→ Brief: A faithful transcription of all the entries below is needed, without the pictures.

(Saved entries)
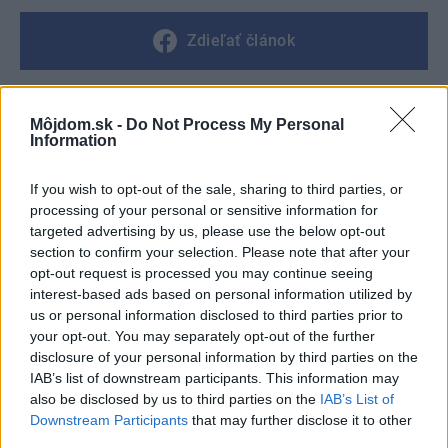
Zdieľať článok
Pozrite si viac
Môjdom.sk -
Do Not Process My Personal
Information
If you wish to opt-out of the sale, sharing to third parties, or
processing of your personal or sensitive information for
targeted advertising by us, please use the below opt-out
section to confirm your selection. Please note that after your
opt-out request is processed you may continue seeing
interest-based ads based on personal information utilized by
us or personal information disclosed to third parties prior to
your opt-out. You may separately opt-out of the further
disclosure of your personal information by third parties on the
IAB’s list of downstream participants. This information may
also be disclosed by us to third parties on the
IAB’s List of
Downstream Participants
that may further disclose it to other
Záhradkári, pozor! Viete, čo všetko máte urobiť
third parties.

→ Result of the task:
Zdieľať článok
Pozrite si viac
Môjdom.sk -
Do Not Process My Personal
Information
If you wish to opt-out of the sale, sharing to third parties, or
processing of your personal or sensitive information for
targeted advertising by us, please use the below opt-out
section to confirm your selection. Please note that after your
opt-out request is processed you may continue seeing
interest-based ads based on personal information utilized by
us or personal information disclosed to third parties prior to
your opt-out. You may separately opt-out of the further
disclosure of your personal information by third parties on the
IAB’s list of downstream participants. This information may
also be disclosed by us to third parties on the
IAB’s List of
Downstream Participants
that may further disclose it to other
Záhradkári, pozor! Viete, čo všetko máte urobiť
third parties.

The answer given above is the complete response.